This year may be a repeat of 2010's below-trend savings growth for credit unions as members continue to focus on paying down debt.
Low deposit yields, a modest uptick in consumer spending and a slightly more upbeat outlook in the equity markets are some of the factors which will likely keep savings growth below 5% in 2011, according to CUNA Mutual Group's February Credit Union Trends Report.
Credit unions finished 2010 with total savings growth at 4.5%, which is below the 10-year average annual rate of increase (7.7%) and results following the 2001 recession, the report's data showed.
"Some of the weak performance is attributable to member households reducing debt as a balance sheet alternative to building savings," said Dave Colby, chief economist at CUNA Mutual. "We believe the vast majority of the growth reduction can be traced back to deposit pricing."
Yields were already low at the end of 2009 and credit unions reduced them further, reflecting competitive market conditions, the desire to control deposit inflows and reduce their cost of funds, Colby said.
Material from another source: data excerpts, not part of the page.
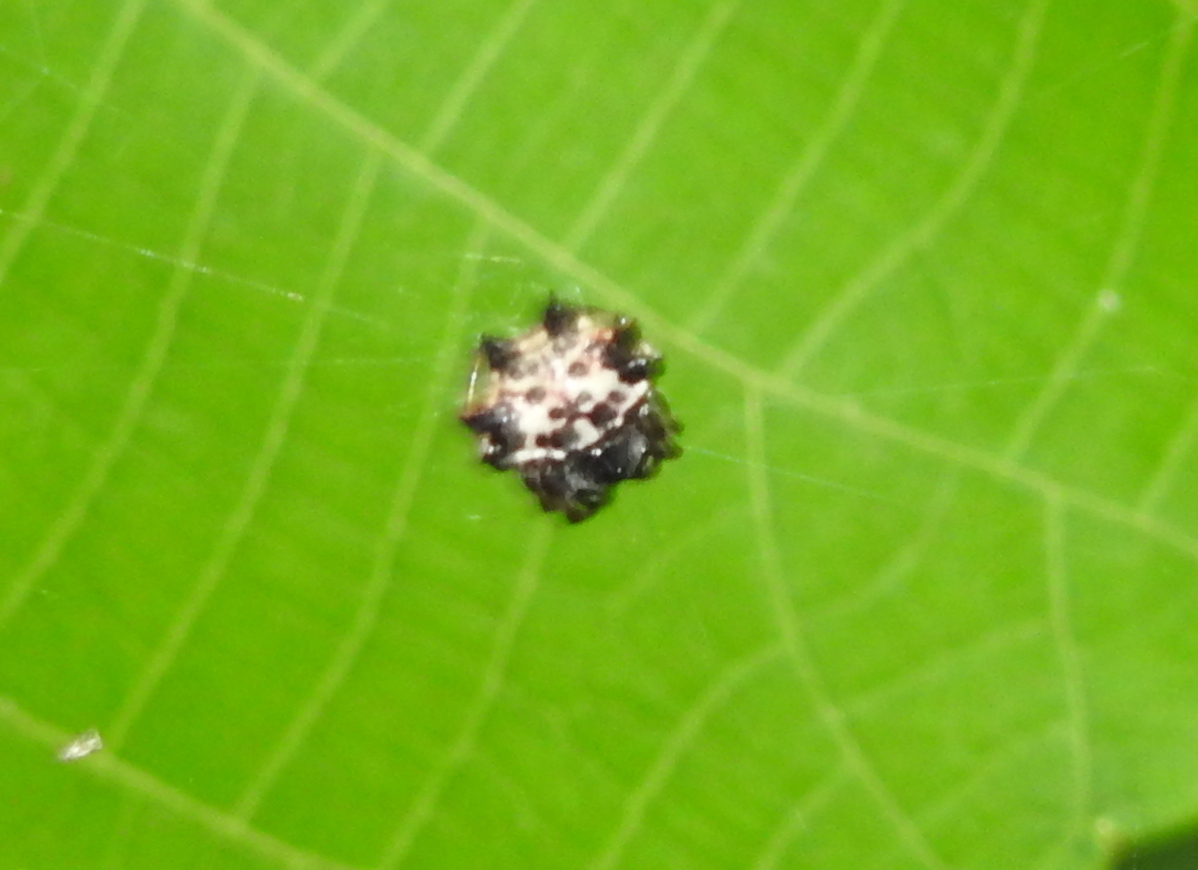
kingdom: Animalia
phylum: Arthropoda
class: Arachnida
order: Araneae
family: Araneidae
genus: Gasteracantha
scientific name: Gasteracantha kuhli
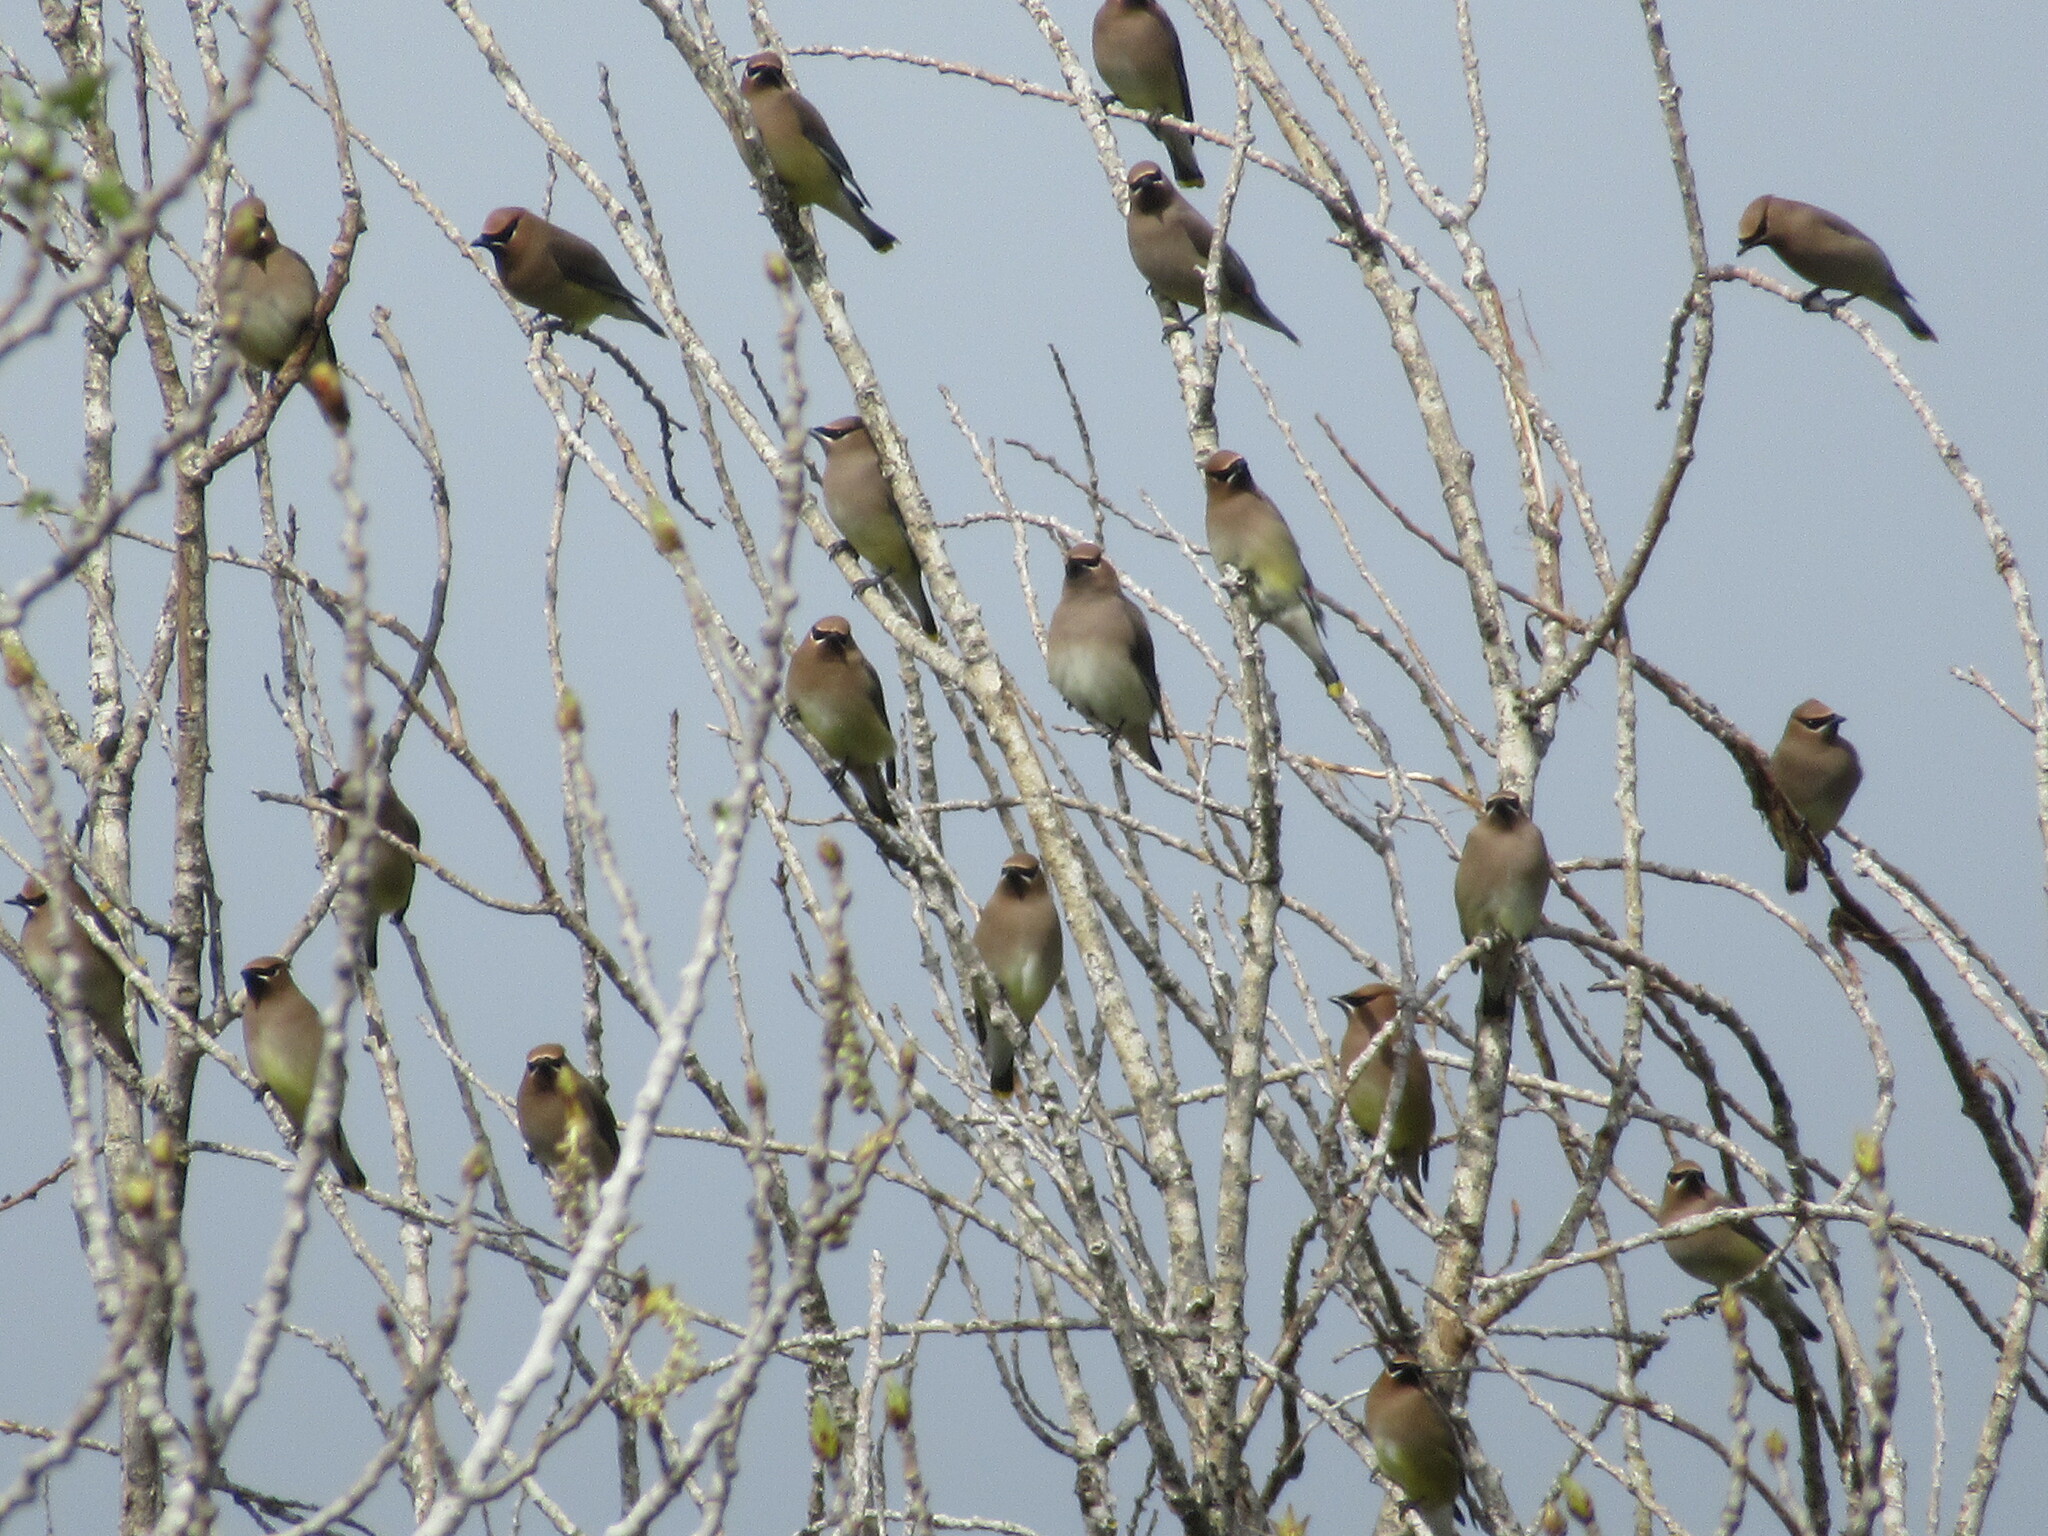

Over the course of 2010, money market yields declined 38% to 0.60%, CDs were down 32% to 1.2%, regular shares finished the year at 0.38% off 28% and share drafts yields declined 23% to finish 2010 at 0.32%, according to the report. Annual asset growth finished the year at just 3.2%. The $10.2 billion reduction in borrowings combined with reduced deposit inflows translated into total assets finishing 2010 up $29 billion to $933 billion.